Prosegua il brano sul colloquio con il regista Tonino Valerii a partire dall'ultima frase riportata.

*BRANO DI RIFERIMENTO*:
● ● ● ● ●

Era inevitabile, perfino giusto. Anche la chiacchierata con il regista Tonino Valerii si è risolta velata di nostalgia. Il bel cinema del tempo perduto, soprattutto l’idea culturale di cinema che non appartiene più al pubblico attuale e nemmeno ai lavoratori del cinema rende il cruccio insopportabile. Dice Valerii: “Questo paese è ormai pubblicità, è lavaggio del cervello, siamo orientati verso una televisione sempre più dominante. Nessuno ha più voglia di alzarsi per andare al cinema”.  Ma chiudendo la chiacchierata con Valerii e rispondendo, il regista, ad un giovanissimo filmaker che accompagnava il cronista e gli esternava le sue delusioni, le sue aspettative negate, le sue difficoltà, Valerii non ha esitato un momento a spronare il giovane. Soprattutto l’invito è stato a costruire, sempre e comunque, a pensare film, perché le cose potrebbero anche cambiare, la situazione oggettiva potrebbe trovare anche sbocchi inaspettati ed improvvisi. L’arte, lascia intendere Valerii, è nell’1% del talento umano, il restante 99% è sempre forza, sudore, sacrificio, volontà. Sono parole, queste, che non lasciano indifferenti, che aiutano, spronano. I giovani hanno bisogno di chiedere e di sentirsi rincuorati da chi il cinema l’ha fatto benissimo e con grande traino oggettivo, sicuramente nel periodo giusto, nel periodo della grande ansia per la ricostruzione culturale. Ed in un momento in cui si lamenta, perché manca davvero la capacità, il rapporto di alleanza professionale tra i veterani ed i giovanissimi, questa esortazione ci è sembrata straordinaria, anzi talmente straordinaria da sottolinearla vivacemente. Ed acconsentire al giovane filmaker, in ultimo, a fotografarsi con un cimelio in mano, un premio importante dato a Valerii dalla cinematografia spagnola, è un significato grande di questa onestà.

● ● ● ● ●

*RECORD*:
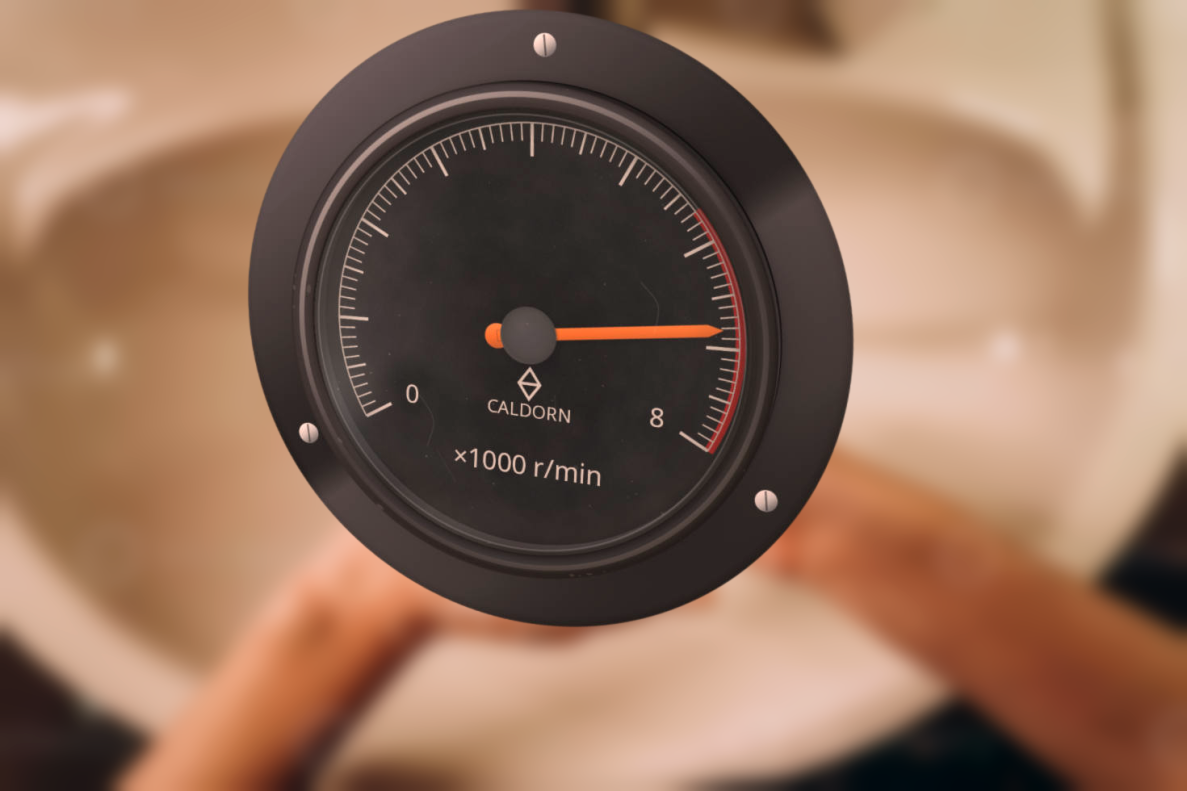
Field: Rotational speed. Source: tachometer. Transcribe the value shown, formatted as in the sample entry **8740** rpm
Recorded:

● ● ● ● ●

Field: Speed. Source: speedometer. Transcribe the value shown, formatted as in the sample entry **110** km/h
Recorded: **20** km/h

● ● ● ● ●

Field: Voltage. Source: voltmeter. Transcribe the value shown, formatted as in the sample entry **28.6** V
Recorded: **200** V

● ● ● ● ●

*RISPOSTA*:
Valerii è un regista che ha tanto da dare ancora al cinema italiano, i suoi lamenti, è vero, ci sono stati ed anche severi, ma non sono mai sembrati però definitivi, celebrativi, modaioli. In Valerii si nota, è celato, sottotraccia, nascosto, ma c’è, uno spiccato senso di pensare ad una rinascita talentuosa del cinema italiano, artistica ed industriale. Valerii è un regista che viene dalla grande e superba scuola di Sergio Leone. Dopo il diploma al Centro Sperimentale di Cinematografia c’è la specializzazione sul campo, con Sergio Leone, appunto, con il primo vero film Per un pugno di dollari. Il giovane Valerii è lì, che apprende, che studia, che annota, che chiede, che assimila la grammatica, che è assolutamente necessaria per la realizzazione di un film. Anche se Leone lavorava per sé, assolutamente, per il suo ego, non si sottraeva all’insegnamento. Molti registi importanti devono la loro forza e la loro stabilità alla cultura leonina; oltre a Valerii c’è Franco Giraldi, e ci sono stati Duccio Tessari e Fernando Di Leo.

Il debutto alla regia di Valerii nel cinema si chiama Per il gusto di uccidere (1966). Anche se un debutto ufficioso Valerii lo aveva già avuto con il film La cripta e l’incubo diretto da Camillo Mastrocinque nel 1964, perchè Mastrocinque non era un regista adatto a trattare corde orrorifiche, lui che veniva esclusivamente dal comico puro, dalla commedia farsesca, dal cinema canzone, non se la sentiva proprio di maneggiare una materia simile, “provava proprio disgustato” spiega Valerii “e così io che del film ero l’aiuto regista e lo sceneggiatore, insieme ad Ernesto Gastaldi, praticamente mi trovai a dirigere il copione. Poi non è vero che avevo una particolare predisposizione personale per il cinema western, anche se ne ho girati cinque, solo che nel periodo storico del mio debutto, stiamo parlando della fine degli anni sessanta, il prodotto western era molto in voga, richiesto dal pubblico e fortemente sostenuto. Poi c’era stata l’intera esperienza con Sergio Leone, e in qualche maniera mi aveva fortemente identificato con il genere. Per questi motivi, mi sono trovato, dopo il debutto, ad insistere ancora con il western. Ma non sono deluso per questo e nemmeno pentito. È stato un po’ un abbandono alla volontà del mercato”.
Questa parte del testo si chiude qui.